Obviously, foot movement is something that comes up with every Judo beginner. In my very short amount of time doing Judo, the most common problem seems to be the tenkan step.
Let’s back up a second. The tenkan is a movement that is almost universal to Asian martial arts. You’ll recognize it best by example; if you’ve done Judo, the tenkan is the step you perform to enter tsukuri for a forward throw. Its that “step behind your foot” motion on uchi mata. If you’ve done Karate, Tae Kwon Do, Hapkido, or any other related art that does primary kicking attacks, the tenkan is the step you take to deliver a powerful roundhouse kick. In some ryu of Karate, it is also used for back-of-fist attacks.

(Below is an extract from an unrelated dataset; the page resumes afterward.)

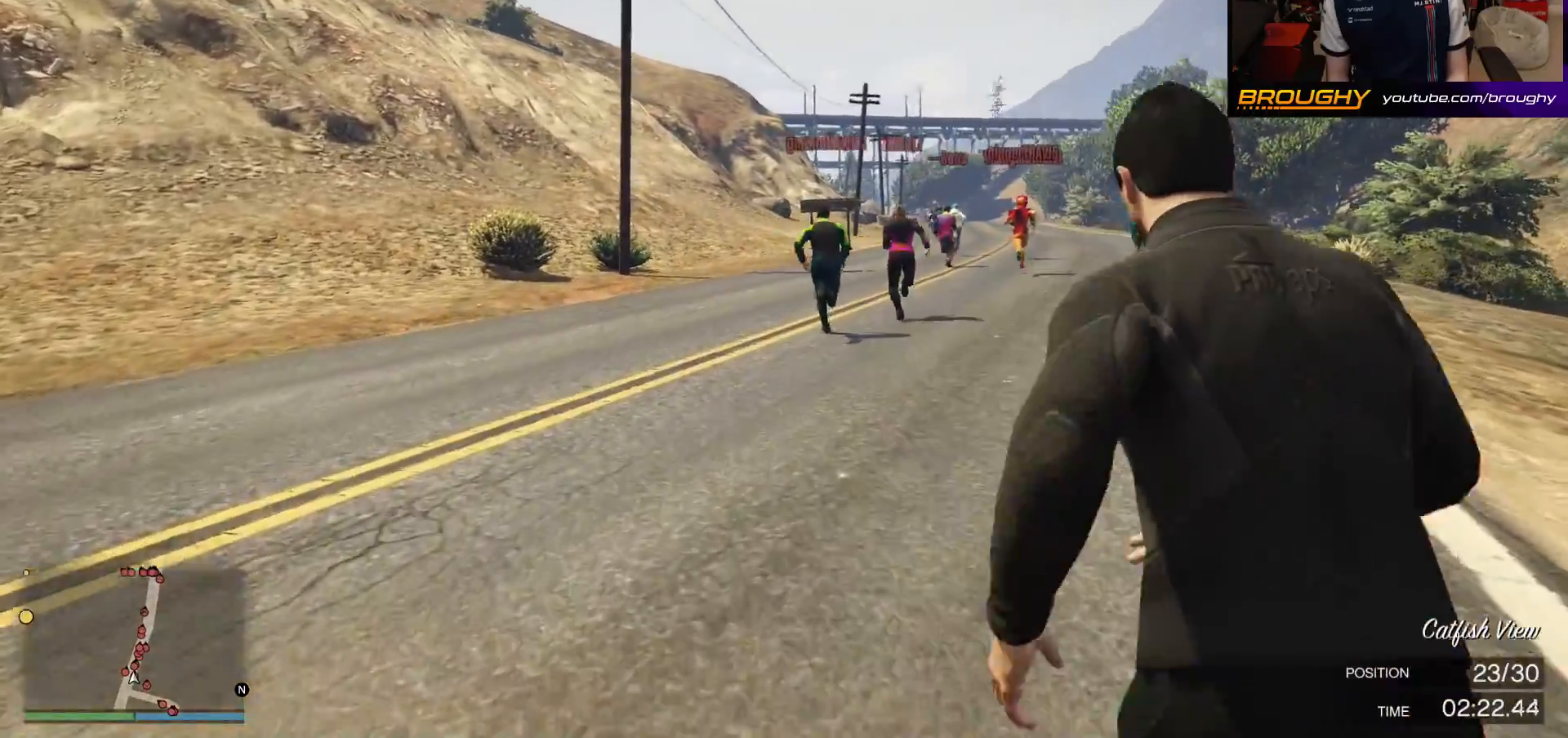
{"buttons": ["A"], "left_stick": "right", "right_stick": "center", "events": [[17, "left_stick", "right"], [200, "left_stick", "center"], [467, "left_stick", "right"]]}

So, to the point; because of simple bio-mechanics, the efficacy of your tenkan step – that is, the strength of your base, your ability to keep balance, et cetera and so on – will directly correlate to the power translations in your attack. If your tenkan is off balance or weak, your attack will have no drive. This is why judoka do that instinctive thing where, when practicing our entries, we’re slamming our foot into the ground – we are establishing, and testing our base.
I’ve been trying to think of ways to train this movement in isolation. The best thing I can come up with right now is a backpack loaded with rocks, carried high on the back. Thoughts?